« On continue de me demander pourquoi tu es parti à ce moment-là ? Je pense que la vraie question est pourquoi est-ce que je suis resté si longtemps ? », interroge Noam Bardin. Ancien employé de Google, Noam Bardin a travaillé pendant 7 ans pour le compte du géant en tant que PDG de Waze avant de démissionner en septembre 2020. Ce n’était pas pour une meilleure opportunité, et ce cas n’est pas non plus un cas isolé. Le New York Times a interrogé quinze cadres de Google, aussi bien en poste qu’ayant quitté l’entreprise, et les mêmes sons de cloches résonnent. L’entreprise souffre de sa taille et de sa direction. Actuellement plongé dans un procès antitrust, Google fait face à des défis à la fois juridiques et internes.

Le management du PDG de Google, Sundar Pichai, ne plait pas, voire effraie. Preuve à l’appui, les sources du New York Times ont demandé l’anonymat par crainte d’irriter le groupe et son président. Autre élément avancé, l’étouffement d’accusations de harcèlement sexuel à l’encontre de certains hauts responsables. Des plans de sorties, et parfois même des parachutes dorés, ont été attribués aux personnes accusées.

La lenteur des prises de décision de Google pèse sur les employés

Mais les langues seraient en train de se délier et le New York Times écrit le 21 juin 2021 que « les salariés de Google sont de plus en plus francs ». Enfin cela peut se faire à leurs dépens. En témoigne le licenciement de Timnit Gebru, ancienne chercheuse du groupe spécialiste dans l’éthique de l’intelligence artificielle (IA) qui a élevé sa voix sur le manque de diversité au sein de l’entreprise et les déviances de l’IA. Une pétition signée par 2 000 employés pour contester ce licenciement et Sundar Pichai a fini par envoyer un mail en s’engageant à rétablir la confiance perdue.

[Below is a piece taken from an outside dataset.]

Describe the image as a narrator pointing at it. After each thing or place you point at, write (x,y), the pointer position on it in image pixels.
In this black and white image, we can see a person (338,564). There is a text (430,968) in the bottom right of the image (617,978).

Les sources anonymes évoquent plusieurs risques pour le futur de Google : une bureaucratie étouffante et lente, de l’inaction, un management sujet à débats ou encore une grosse fixette sur l’image du groupe. Sur le manque de réactivité, les hauts responsables passés par Google évoquent des processus de décisions très longs, que ce soit sur des sujets liés aux affaires ou sur le management. Les sources affirment que Sundar Pichai réfléchit longtemps avant une prise de décision, ce qui peut être usant pour les employés. Plusieurs d’entre eux critiquent ces manières de faire, évoquant des manœuvres dilatoires pour au final arriver à un « non ».

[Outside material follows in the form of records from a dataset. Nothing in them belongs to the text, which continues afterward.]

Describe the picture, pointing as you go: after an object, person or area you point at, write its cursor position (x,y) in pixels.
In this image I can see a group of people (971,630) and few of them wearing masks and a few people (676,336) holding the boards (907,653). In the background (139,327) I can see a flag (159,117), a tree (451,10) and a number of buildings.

Demande de commentaires pour Sundar Pichai, Google envoie ses cadres

Un exemple de cette lenteur dans les prises de décisions est le remplacement du vice-président des affaires internationales qui a duré plus d’un an pour aboutir à l’embauche de Halimah DeLaine Prado. Ce recrutement est même devenu une blague dans le secteur pour les chasseurs de têtes. « Serais-je plus heureux s’il prenait des décisions plus rapidement ? Oui », explique Caesar Sengupta, ancien vice-président ayant travaillé en étroite collaboration avec Sundar Pichai pendant 15 ans.

Si ce témoignage n’est pas anonyme c’est qu’il remplace la demande de commentaire du New York Times à Sundar Pichai. Google a refusé de rendre disponible son PDG et a envoyé à la place 9 hauts responsables, ou anciens, pour répondre aux questions du média. Pour la transparence, il y a mieux. « Mais suis-je heureux qu’il prenne presque toutes ses décisions correctement ? Oui », nuance Caesar Sengupta.

Bien que les employés se plaignent du management de Sundar Pichai, ils reconnaissent que l’entreprise est mieux gérée qu’avant sa reprise du poste de PDG. Depuis son arrivée chez Google, l’entreprise a doublé son nombre de collaborateurs et a triplé sa valeur. Néanmoins, pour poursuivre cette croissance il faut garder ses salariés. Selon les « on dit » de la Silicon Valley, il n’a jamais été aussi facile de débaucher les cadres de Google, même ceux qui profitent d’un salaire à 7 chiffres. Depuis l’année dernière, au moins 36 vice-présidents ont quitté l’entreprise selon leurs profils LinkedIn.